Great first post, welcome to the forum. I will have to see this done since I have the PC dovetail jig. You can not just move the template and clamp it because both templates work together. 
I am sure it could be done, but it will take some thought, work and some jigs.


----------



## fire65 (Oct 29, 2008)

foodgroup said:


> Sure, you clamp the template directly to your work and do several passes. You can download the supplement manual from PC's website, it explains this in detail.

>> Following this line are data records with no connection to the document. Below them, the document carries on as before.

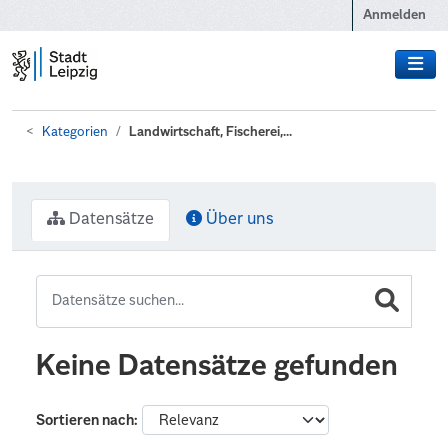
Zum Hauptinhalt wechseln
Anmelden
Kategorien
Landwirtschaft, Fischerei,...
Datensätze
Über uns
Keine Datensätze gefunden
Sortieren nach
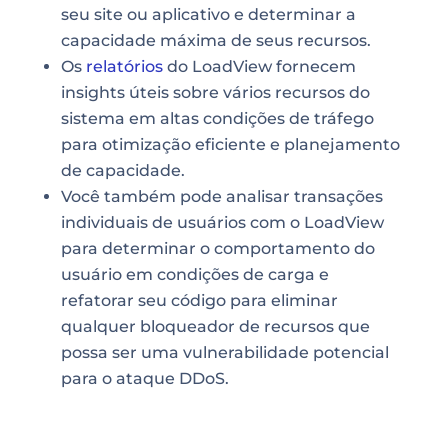
seu site ou
aplicativo
e determinar a
capacidade máxima de seus recursos.
Os
relatórios
do LoadView fornecem
insights úteis sobre vários recursos do
sistema em altas condições de tráfego
para otimização eficiente e planejamento
de capacidade.
Você também pode analisar transações
individuais de usuários com o LoadView
para determinar o comportamento do
usuário em condições de carga e
refatorar seu código para eliminar
qualquer bloqueador de recursos que
possa ser uma vulnerabilidade potencial
para o ataque DDoS.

 Have any pics of you actually doing this? It is easy to say it will work but have you done it.


----------



## old55 (Aug 11, 2013)

Welcome to the forum FoodGroup.


----------



## cptjack (Aug 15, 2014)

*thank you*

thanks guys


----------



## greenacres2 (Dec 23, 2011)

*Supplemental Manual*

The Supplementary Manual is in the reference section here on the Router Forum, http://www.routerforums.com/porter-cable/44724-pc-a24602-4210-4212-4216-dovetail-jig.html

I've not done it, but pages 6-8 and on in Supplementary Manual provide the method.

earl


----------



## foodgroup (May 8, 2014)

greenacres2 said:


> The Supplementary Manual is in the reference section here on the Router Forum
> 
> I've not done it, but pages 6-8 and on in Supplementary Manual provide the method.
> 
> earl


Thanks for the link, and thank you all for the warm welcome.

I haven't tried it either.


----------



## cptjack (Aug 15, 2014)

*what would you buy*

recommendation on a jig please


----------



## cptjack (Aug 15, 2014)

*porter cable*

anyone like or dislike the porter cable 4016 jig?


----------



## greenacres2 (Dec 23, 2011)

cptjack said:


> anyone like or dislike the porter cable 4016 jig?


Yep. And that's all i have to say about that.

My likes--Easy to set up and use for box joints and dovetails. When done right, it makes me look pretty good pretty quick. Dislikes--user errors in the system, like not milling enough extra stock to set the template height or do a test fit. That kind of stuff is my fault, not the jig's. Haven't used my PC jig since i put the Incra positioner on the router table. For doing one box at a time, i found the PC a little quicker. For doing 2 or 3, which became a habit, i find the Incra system more repeatable. 

Tip that worked for me--i always had a little trouble seeing the depth plate on the PC jig, too dark down there to see if i was right on a smidgeon high. Then i started putting a small pencil mark on my workpiece, using another workpiece to measure--perfect almost 100% of the time on the first try doing it that way. Your mileage may vary.

I should sell the PC Jig--got the box out of the rafters last year to do that!!

earl


----------